___ PROVIDED DATA ___

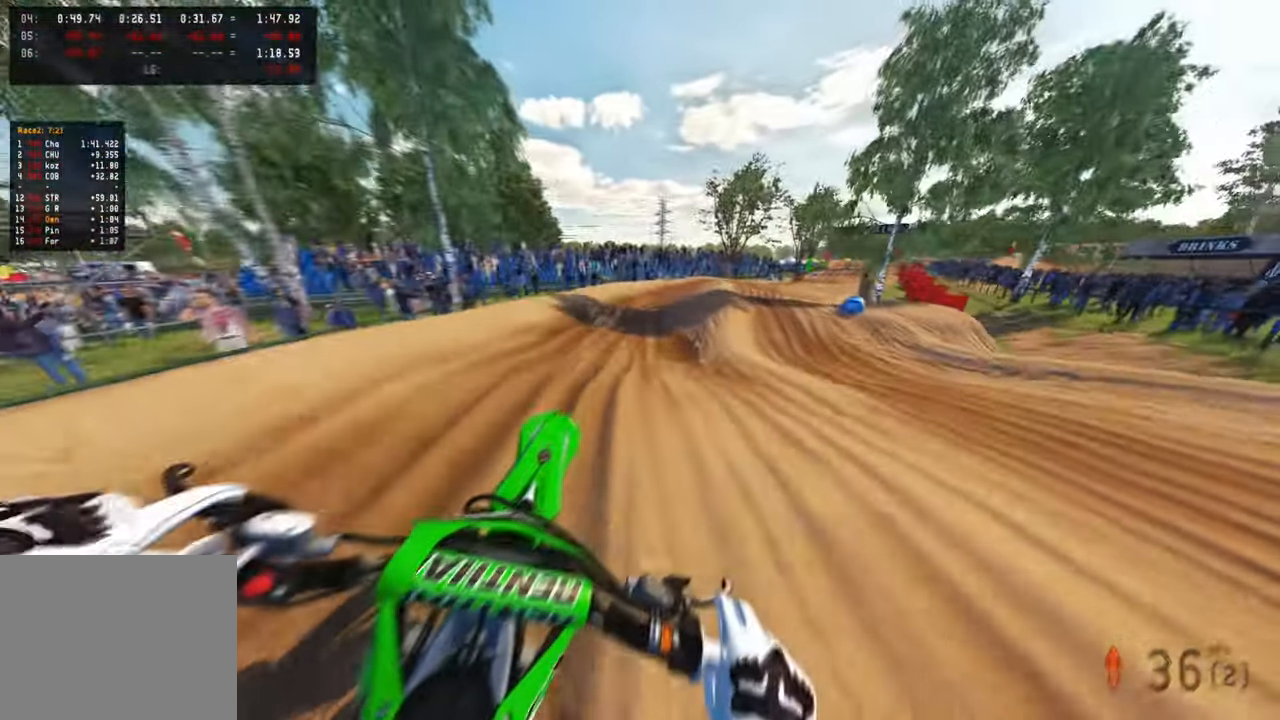
{"buttons": [], "left_stick": "up", "right_stick": "up-left", "events": [[500, "right_stick", "up-left"]]}
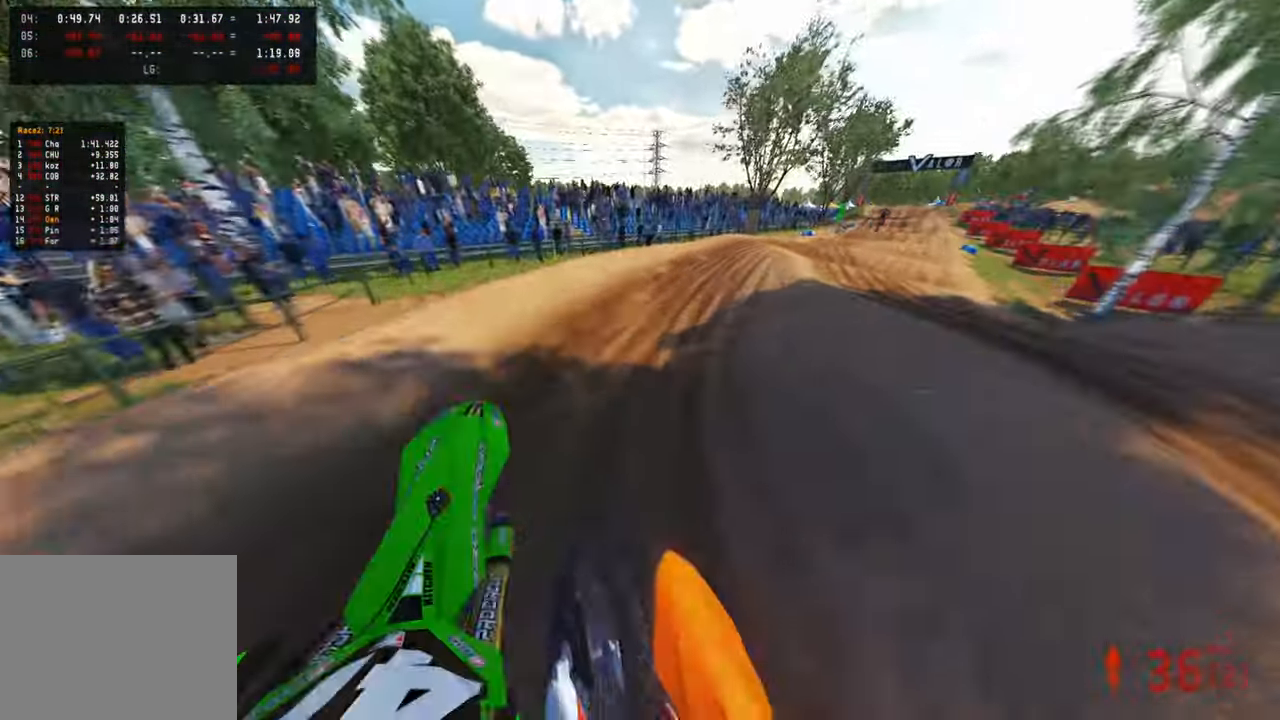
{"buttons": ["L2", "R3"], "left_stick": "up", "right_stick": "up-left", "events": [[133, "R1", "down"], [233, "R3", "down"], [300, "R1", "up"], [333, "R3", "up"], [483, "L2", "down"], [483, "R3", "down"]]}
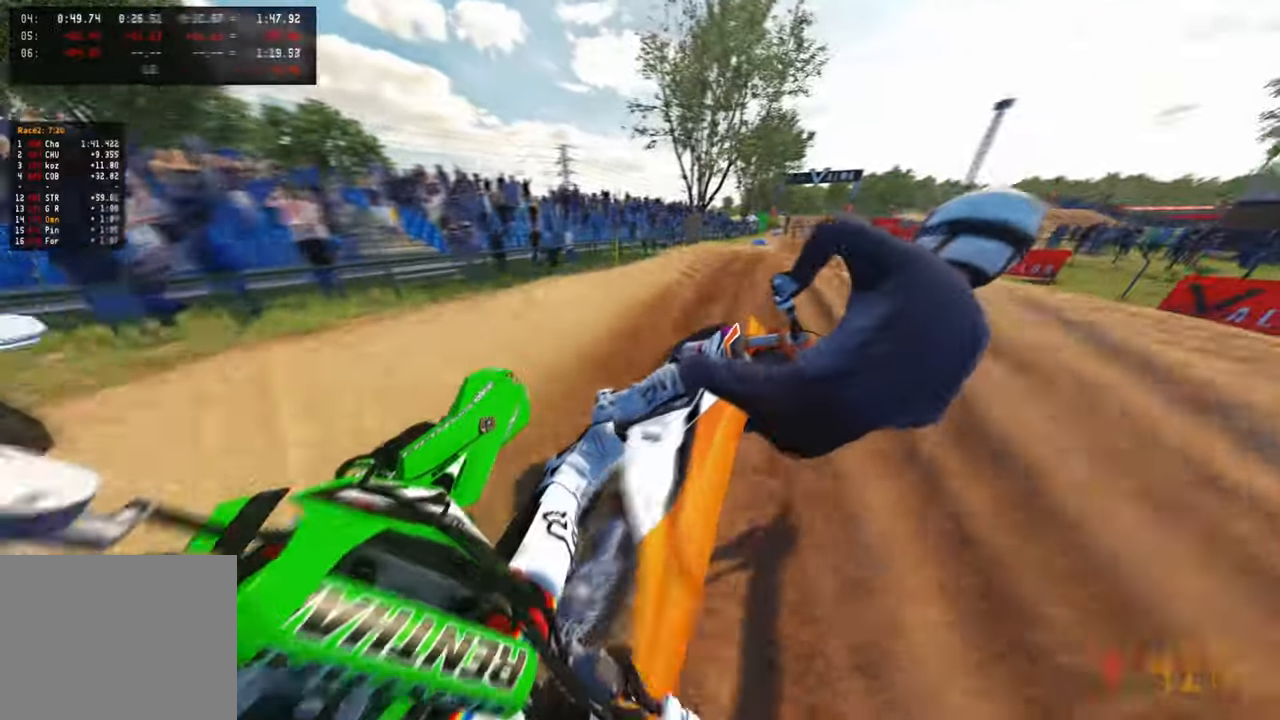
{"buttons": [], "left_stick": "up-right", "right_stick": "up", "events": [[17, "right_stick", "left"], [100, "R3", "up"], [150, "L2", "up"], [217, "R3", "down"], [217, "right_stick", "up-left"], [267, "R3", "up"], [417, "right_stick", "up"], [450, "left_stick", "up-right"]]}
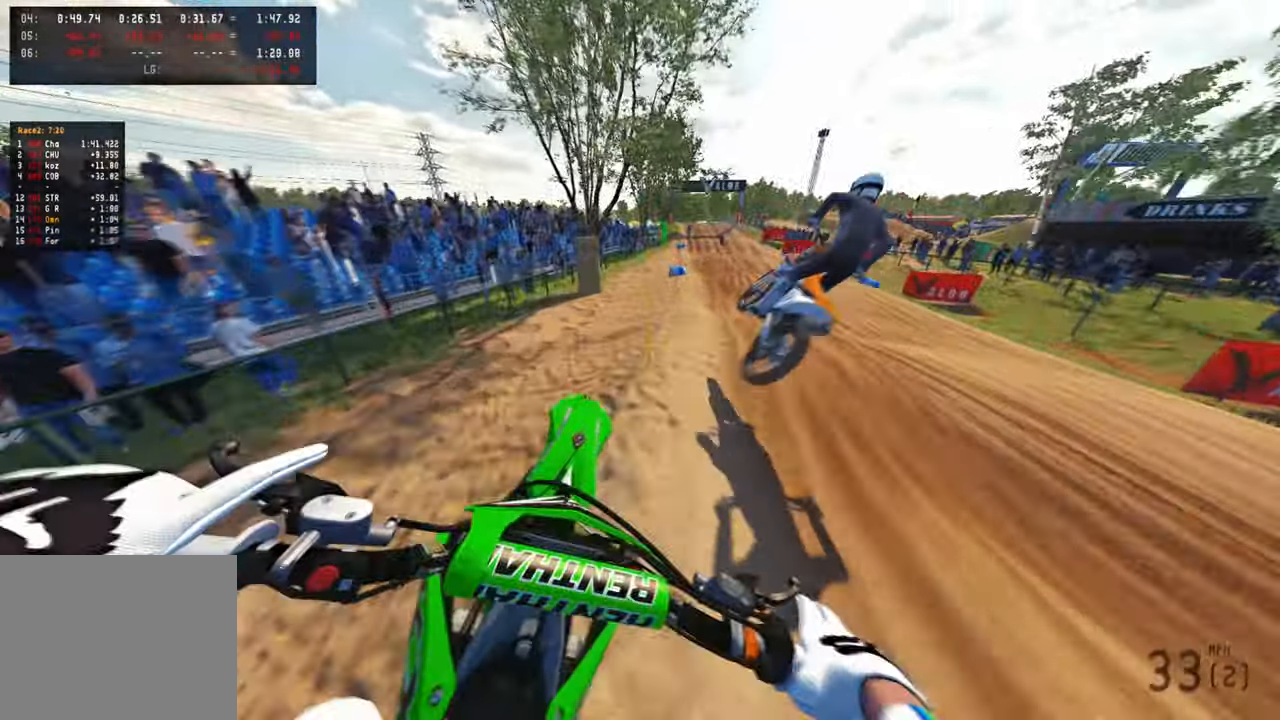
{"buttons": ["R3"], "left_stick": "up-right", "right_stick": "up-left", "events": [[67, "R3", "down"], [167, "R3", "up"], [283, "R1", "down"], [317, "right_stick", "up-left"], [350, "R1", "up"], [433, "R3", "down"]]}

___

Using only the data above, copy out the lines that include the word "down".

{"buttons": ["L2", "R3"], "left_stick": "up", "right_stick": "up-left", "events": [[133, "R1", "down"], [233, "R3", "down"], [300, "R1", "up"], [333, "R3", "up"], [483, "L2", "down"], [483, "R3", "down"]]}
{"buttons": [], "left_stick": "up-right", "right_stick": "up", "events": [[17, "right_stick", "left"], [100, "R3", "up"], [150, "L2", "up"], [217, "R3", "down"], [217, "right_stick", "up-left"], [267, "R3", "up"], [417, "right_stick", "up"], [450, "left_stick", "up-right"]]}
{"buttons": ["R3"], "left_stick": "up-right", "right_stick": "up-left", "events": [[67, "R3", "down"], [167, "R3", "up"], [283, "R1", "down"], [317, "right_stick", "up-left"], [350, "R1", "up"], [433, "R3", "down"]]}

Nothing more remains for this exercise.